### Exercise brief
Could you copy out, word for word, the rows between the row containing "Rounding: 1 decimal" and the row containing "0.078484, 0.493930, 0.210425]]", inclusive?

### Recorded information
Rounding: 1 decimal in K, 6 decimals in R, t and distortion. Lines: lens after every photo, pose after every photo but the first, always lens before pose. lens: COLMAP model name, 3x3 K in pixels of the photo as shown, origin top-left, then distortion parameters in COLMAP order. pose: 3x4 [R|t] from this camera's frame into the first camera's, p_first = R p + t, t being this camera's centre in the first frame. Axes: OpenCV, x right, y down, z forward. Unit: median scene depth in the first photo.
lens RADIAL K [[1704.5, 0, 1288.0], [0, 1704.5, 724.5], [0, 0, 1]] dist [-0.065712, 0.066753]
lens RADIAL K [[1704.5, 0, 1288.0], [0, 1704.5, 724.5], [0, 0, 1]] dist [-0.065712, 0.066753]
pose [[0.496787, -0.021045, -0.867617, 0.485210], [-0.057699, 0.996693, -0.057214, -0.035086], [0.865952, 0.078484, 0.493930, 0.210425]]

---

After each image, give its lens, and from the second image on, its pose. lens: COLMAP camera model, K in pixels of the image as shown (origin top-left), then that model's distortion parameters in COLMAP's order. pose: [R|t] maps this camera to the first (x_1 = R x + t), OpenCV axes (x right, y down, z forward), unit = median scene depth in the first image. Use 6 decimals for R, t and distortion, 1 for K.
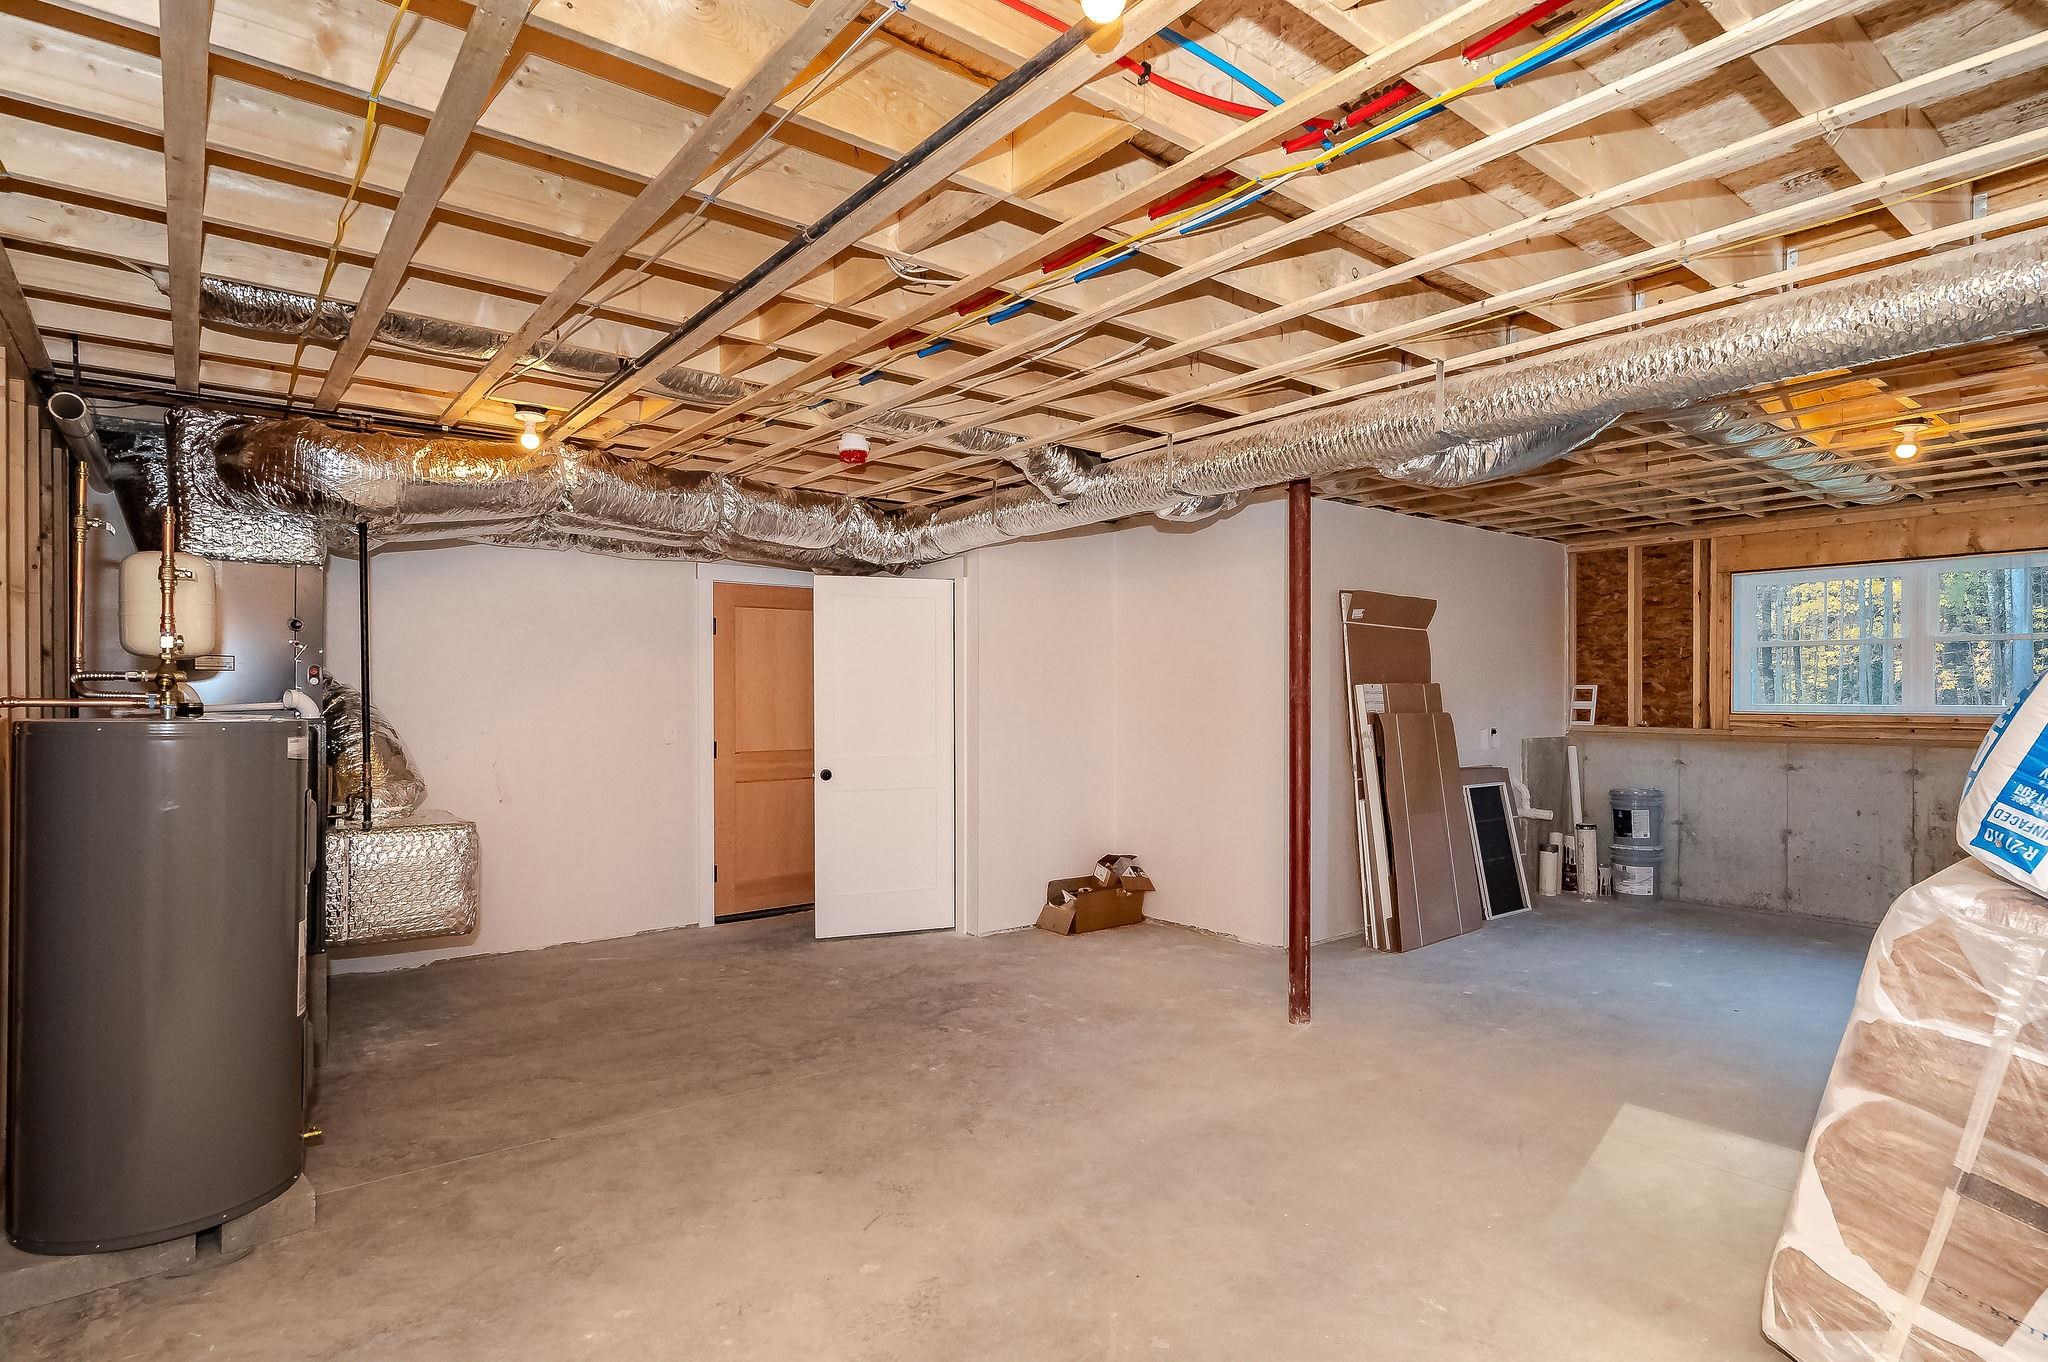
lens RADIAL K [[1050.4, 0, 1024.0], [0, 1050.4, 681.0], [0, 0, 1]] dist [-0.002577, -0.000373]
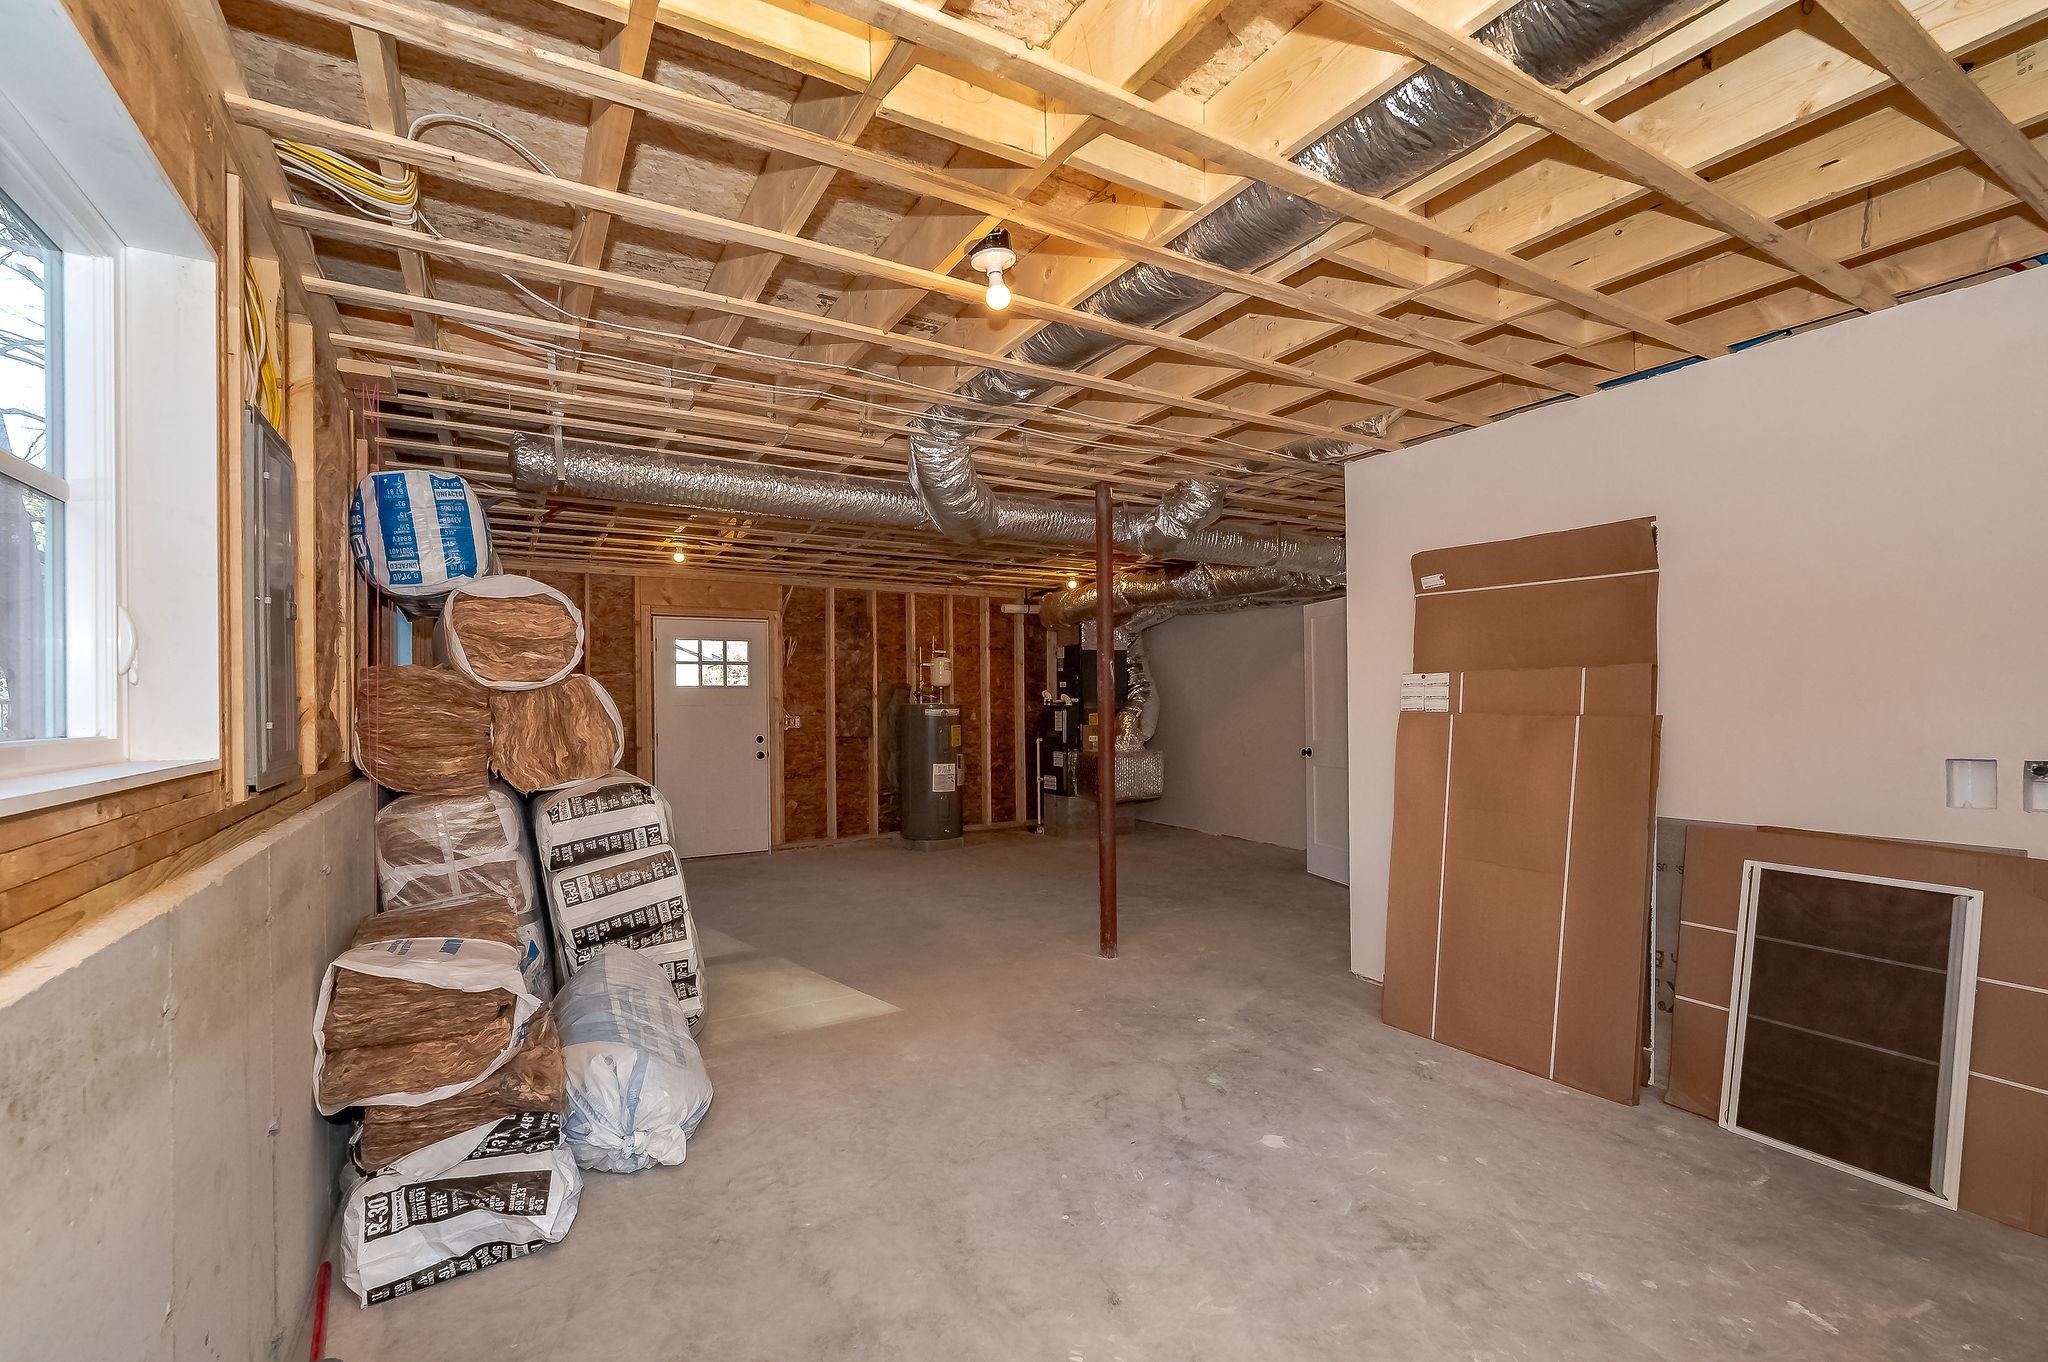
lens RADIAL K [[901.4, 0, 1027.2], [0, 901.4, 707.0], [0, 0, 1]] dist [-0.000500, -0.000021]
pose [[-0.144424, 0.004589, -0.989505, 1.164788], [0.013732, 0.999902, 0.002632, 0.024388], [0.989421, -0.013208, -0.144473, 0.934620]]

### Response area
Rounding: 1 decimal in K, 6 decimals in R, t and distortion. Lines: lens after every photo, pose after every photo but the first, always lens before pose. lens: COLMAP model name, 3x3 K in pixels of the photo as shown, origin top-left, then distortion parameters in COLMAP order. pose: 3x4 [R|t] from this camera's frame into the first camera's, p_first = R p + t, t being this camera's centre in the first frame. Axes: OpenCV, x right, y down, z forward. Unit: median scene depth in the first photo.
lens RADIAL K [[1704.5, 0, 1288.0], [0, 1704.5, 724.5], [0, 0, 1]] dist [-0.065712, 0.066753]
lens RADIAL K [[1704.5, 0, 1288.0], [0, 1704.5, 724.5], [0, 0, 1]] dist [-0.065712, 0.066753]
pose [[0.496787, -0.021045, -0.867617, 0.485210], [-0.057699, 0.996693, -0.057214, -0.035086], [0.865952, 0.078484, 0.493930, 0.210425]]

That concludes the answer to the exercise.